Planting trees, baking cookies, and assembling food hampers are just a few of the many ways Ivey’s MBA students contribute to the local community for their annual Social Impact Day. Originally called Community Action Day and involving both HBA and MBA students, the event supported by Ivey’s Centre for Building Sustainable Value gets students out of the classroom for a day of volunteer work with local non-profits. A highlight in the student calendar, Social Impact Day both exposes students to various types of volunteering opportunities as well as the corporation’s role in society. In recent years, the MBA students have organized two Social Impact Days at various points in the program.

For Saudamini Singhania, an MBA ’23 candidate who participated in last summer’s Social Impact Day, the experience opened her eyes to the needs locally, not just in faraway places, and how even small actions can make a difference.

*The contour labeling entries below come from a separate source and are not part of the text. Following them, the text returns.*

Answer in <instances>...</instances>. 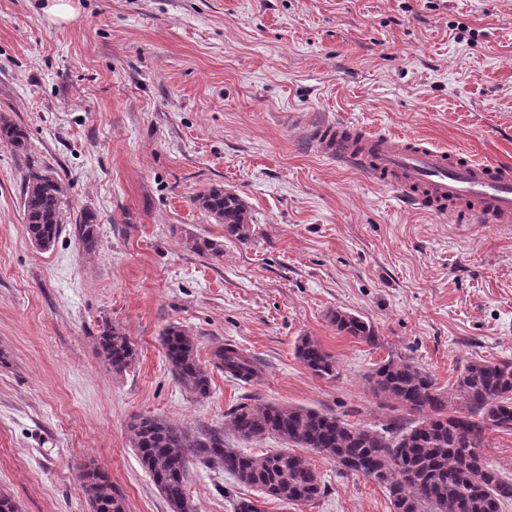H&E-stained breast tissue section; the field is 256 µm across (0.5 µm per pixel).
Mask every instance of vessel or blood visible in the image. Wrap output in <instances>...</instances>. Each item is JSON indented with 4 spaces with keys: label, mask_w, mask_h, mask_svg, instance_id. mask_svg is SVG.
I'll return each instance as SVG.
<instances>
[{
    "label": "vessel or blood",
    "mask_w": 512,
    "mask_h": 512,
    "mask_svg": "<svg viewBox=\"0 0 512 512\" xmlns=\"http://www.w3.org/2000/svg\"><path fill=\"white\" fill-rule=\"evenodd\" d=\"M318 152L382 182L404 206L467 211L485 224L512 223V167L451 153L405 134L344 124L317 130Z\"/></svg>",
    "instance_id": "vessel-or-blood-1"
}]
</instances>
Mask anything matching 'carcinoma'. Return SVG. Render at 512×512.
I'll return each instance as SVG.
<instances>
[{
  "mask_svg": "<svg viewBox=\"0 0 512 512\" xmlns=\"http://www.w3.org/2000/svg\"><path fill=\"white\" fill-rule=\"evenodd\" d=\"M0 139L25 145L26 131L0 123ZM63 183L53 174L30 171L23 185V214L33 244L52 248L63 231ZM193 203L224 225V233L241 243L251 240L253 215L237 194L222 187L199 192ZM74 236L87 255L96 252L99 224L84 212ZM191 250L213 259L224 257L223 244L203 238ZM336 330L373 344V326L349 312L333 315ZM167 365L190 394L209 396L211 377L198 357L194 336L171 324L160 338ZM104 360L117 373L136 360V350L121 328L107 323L98 336ZM296 356L313 375L336 379L337 358L309 336L299 338ZM212 364L235 380L249 383L258 376L253 359L231 345L212 352ZM375 396L394 409L415 416L403 425L396 418L378 429L352 423L331 413L275 403H241L228 428L244 443L275 438L283 447L252 455L224 442L221 429L196 432L158 416L136 415L127 426L131 447L168 504L170 512H195L186 490L192 465L220 469L241 484L287 506L311 505L322 493L319 472L296 448L322 455L336 464L339 475H362L383 486L393 512H502L512 502V478L491 466L481 449L487 434L512 431V360L476 359L465 364L455 387L447 393L436 378L413 360L398 356L381 361L367 375ZM90 512H125L123 498L100 467L82 475Z\"/></svg>",
  "mask_w": 512,
  "mask_h": 512,
  "instance_id": "obj_1",
  "label": "carcinoma"
}]
</instances>
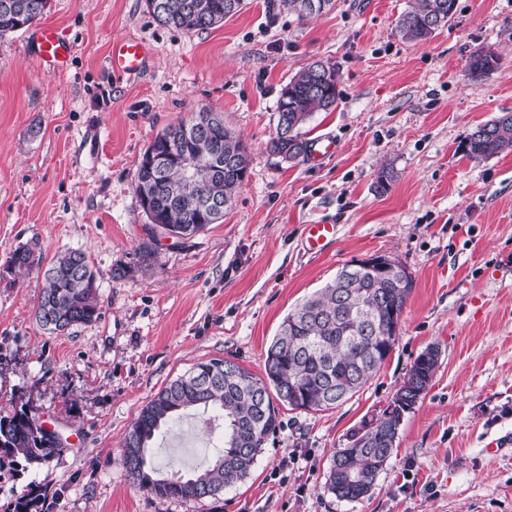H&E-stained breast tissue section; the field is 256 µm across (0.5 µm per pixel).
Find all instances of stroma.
I'll use <instances>...</instances> for the list:
<instances>
[{
	"label": "stroma",
	"instance_id": "1",
	"mask_svg": "<svg viewBox=\"0 0 512 512\" xmlns=\"http://www.w3.org/2000/svg\"><path fill=\"white\" fill-rule=\"evenodd\" d=\"M407 0H335L300 19L245 0L205 31L158 25L146 0H50L42 21L73 46L64 73L26 56L29 30L0 37V415L26 406L58 430L50 464L0 470V512L30 488L50 512H512V153L476 163L462 152L479 124L512 112V0H457L429 40L401 39ZM150 44L145 72L114 77V36ZM499 58L482 81L467 63ZM341 75L333 111L314 114L321 158L272 155L282 88L314 61ZM208 107L248 146L250 164L223 223L192 238L161 234L141 261L147 217L135 191L158 131ZM394 178L376 189L382 163ZM333 224L308 250L305 225ZM38 266L13 275V251ZM87 253L97 320L62 334L35 318L45 265ZM385 254L413 280L391 355L339 407H281L249 478L218 500L158 499L120 461L141 408L193 364L236 361L263 375L283 319L346 264ZM125 276H118V269ZM440 353L427 394L407 413L368 497L325 487L335 449L381 414L427 347ZM215 438L198 412L174 422L151 456L161 469L204 463ZM497 64V56L494 51L487 50L473 54L468 62V76L472 81L478 82L489 75Z\"/></svg>",
	"mask_w": 512,
	"mask_h": 512
}]
</instances>
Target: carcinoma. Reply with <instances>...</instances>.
<instances>
[{"label":"carcinoma","instance_id":"obj_1","mask_svg":"<svg viewBox=\"0 0 512 512\" xmlns=\"http://www.w3.org/2000/svg\"><path fill=\"white\" fill-rule=\"evenodd\" d=\"M41 2L0 0V37L40 20L45 9H37L36 4ZM188 2L160 0L162 11L154 16L155 21L187 32L204 31L244 6V0H207L206 15L193 19L187 12ZM324 2L325 8L314 11L303 9V0H274L273 7L304 19L334 5L333 0ZM455 13L456 0H409L397 30L408 42H425ZM496 64L495 52H478L469 59L468 76L478 82ZM339 84V71L331 63L316 61L296 73L280 92L269 151L285 162L303 161L309 148L303 128L313 114L335 108ZM205 116L215 117L214 125L204 132L195 130ZM185 128L188 135L179 150L170 152V131ZM217 150L223 157V208L218 211L202 204L209 192L206 180L188 174L183 164L185 157H208ZM462 151L475 162L512 153V112L476 126ZM248 168L247 145L225 125L221 112L209 108L192 112L159 131L144 151L135 177L136 192L151 187V199L143 207L149 226L148 240L139 247L141 255H154L158 229L170 237L187 239L219 223ZM34 264V250L23 247L12 253L6 270L27 269ZM347 269L349 266H344L332 282L284 318L268 348L264 376H256L232 360L211 358L193 364L141 408L121 449L122 465L139 488L159 499L215 498L250 475L280 427L277 403L292 410H330L368 384L393 350L412 279L408 277L402 284L381 274L374 265L352 273ZM44 282L35 311L43 329L63 332L99 316L95 275L84 251L59 253L44 271ZM437 369L435 356L426 362L416 359L392 398L397 408L382 419L367 422L374 442L359 448L354 432L350 447L336 449L327 474L328 492L346 501L362 500L372 492L396 447L405 414L428 391ZM199 408L210 413L206 427L215 423L221 427L220 443L194 475L187 477L173 470L160 476L159 469L147 460L149 444L162 428L180 417V412ZM64 449L65 444L43 430L38 418L25 407L0 416V461L20 458L29 465H45ZM14 512H45L41 494L30 489L17 501Z\"/></svg>","mask_w":512,"mask_h":512}]
</instances>
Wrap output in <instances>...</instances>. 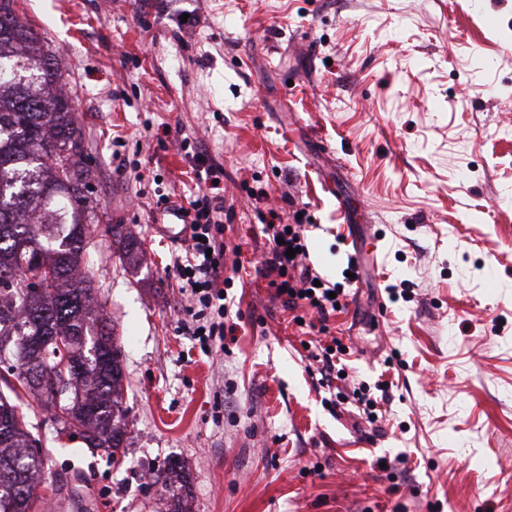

“It is very easy to live in a capitalist bubble and assume everything is fine, but these stories and our field experience helped to humanize people living in dire conditions, and emphasized the need to contribute individual and corporate time and resources to take care of people for the betterment of society,” she said.

The Waubuno Creek clean-up crew at the 2021 MBA Social Impact Day

The Waubuno Creek clean-up crew at the 2021 MBA Social Impact Day


Bringing Ivey’s purpose to life

The lessons students learn from these experiences are enduring as proven by the many ways Ivey alumni continue to give back to society, whether through side projects or career pursuits. A case in point – the recipients of the 2023 Ivey Alumni Achievement Award; David Dobrowolski and John Stelzer, both HBA ’04; co-founded a private equity business focused on economic development and poverty reduction in West Africa.

“It’s a challenging part of the world to operate in. But one that also sits on the front lines of many of the most pressing global crises we face today – including climate change, biodiversity loss, food security, and economic migrancy,” said Dobrowolski. “Building scalable, sustainable businesses that directly tackle these issues is exhilarating and something we’re uniquely privileged to be a part of.”

It’s just one of the many shining examples to date of how Ivey alumni bring the School’s purpose to life. And given Ivey’s legacy, there will be many more to come.